Patrícia Rossini e Antonis Kalogeropoulos, ambos da Universidade de Liverpool, destacam que um terço dos respondentes diz evitar notícias sempre ou quase sempre. As pessoas mais propensas a evitar notícias se auto identificam como politicamente alinhadas à direita do espectro político. O principal motivo citado é a percepção de que o noticiário sobre o assunto é “muito repetitivo e provoca mau humor”. Os cientistas são as fontes de informação consideradas mais confiáveis. A confiança nas fontes oficiais varia conforme o posicionamento político dos respondentes. Os que se identificam mais à direita estão mais propensos a confiar no governo federal. Nas conclusões, dizem que, quando se trata de fontes confiáveis de informação sobre a pandemia, a maioria dos brasileiros confia muito nos cientistas e na Organização Mundial da Saúde, mas a confiança diminui substancialmente quando se trata de autoridades nacionais e locais.
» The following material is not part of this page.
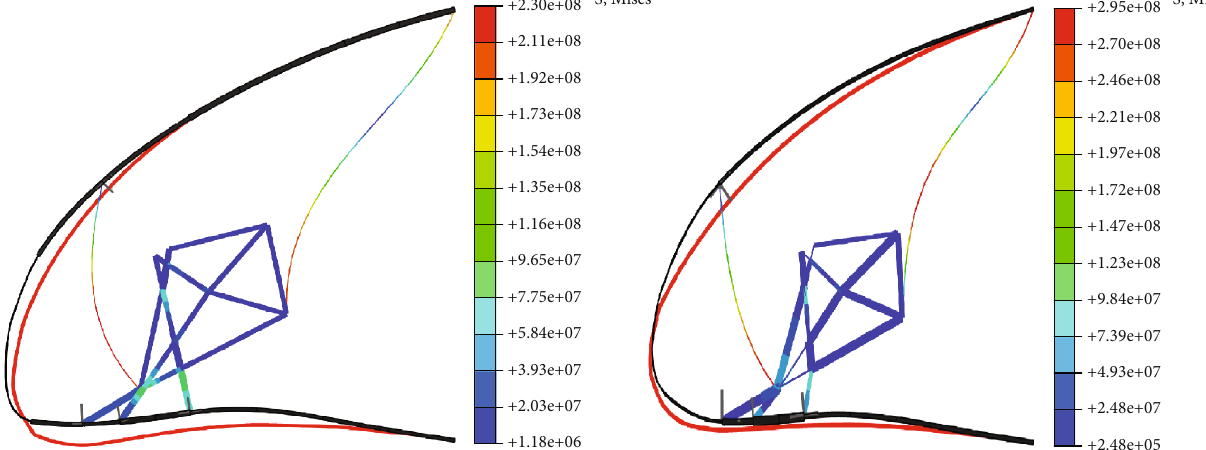
Figure 4: Inner rib (left) and outer rib (right) optimal solutions. Comparison between the optimal deformed shape and the target shape. Stress in the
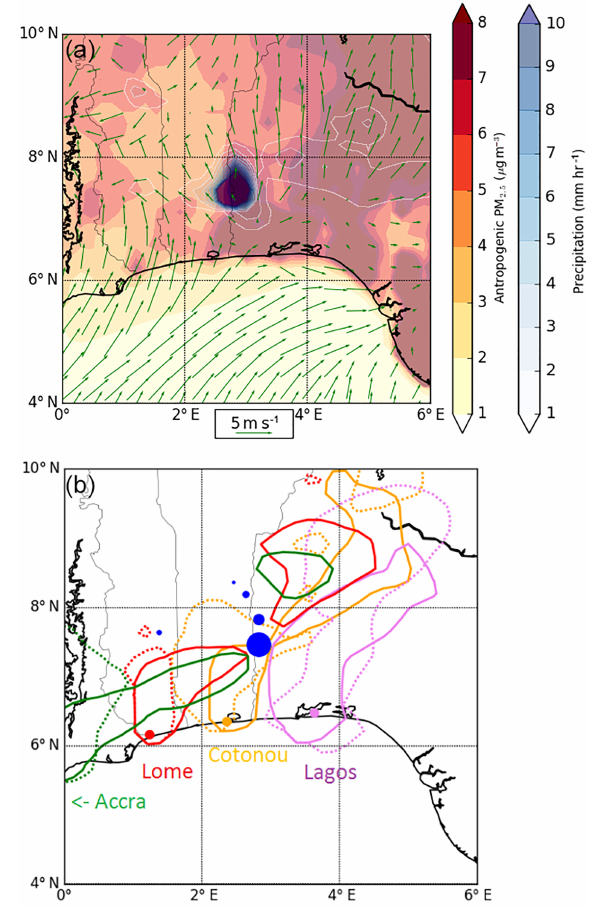
Figure 13. (a) Map of Cotonou area for the 11 June 2006 at 19:00UTC with wind vectors at 10m (green arrows), precipita- tion (blue shading), and anthropogenic PM 2 . 5 concentration (red shading); (b) isocontours of tracer concentration on 11 June at 19:00UTC (solid line) and on 12 June at 01:00UTC (dashed line), released in Accra (Ghana) in green, Lome (Togo) in red, Cotonou (Benin) in orange, and Lagos (Nigeria) in violet. Blue dots show precipitation location each hour between 11 June at 19:00UTC and 12 June at 01:00UTC (the size of blue dots depends on precipitation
Também no relatório, os autores informam que a maioria dos brasileiros reportou ter visto informações falsas ou enganosas com frequência no WhatsApp e Facebook. Apenas um terço dos respondentes soube identificar informações falsas sobre a pandemia. As pessoas mais propensas a acreditar em desinformação sobre a pandemia tendem a se alinhar à direita no espectro político ideológico. Os autores dizem que a polarização da resposta institucional de diferentes atores políticos pode ter influenciado a confiança dos brasileiros nas informações, mas também “criaram mais desafios para os cidadãos navegarem por informações verdadeiras e falsas sobre a pandemia”. Similar ao que ocorreu no Reino Unidos, eles dizem que informações confusas vindas de autoridades e da mídia, torna mais difícil “distinguir em que e em quem confiar”. Para eles, “uma resposta eficaz depende principalmente da capacidade de divulgar informações precisas e confiáveis sobre medidas preventivas e restrições ao público”.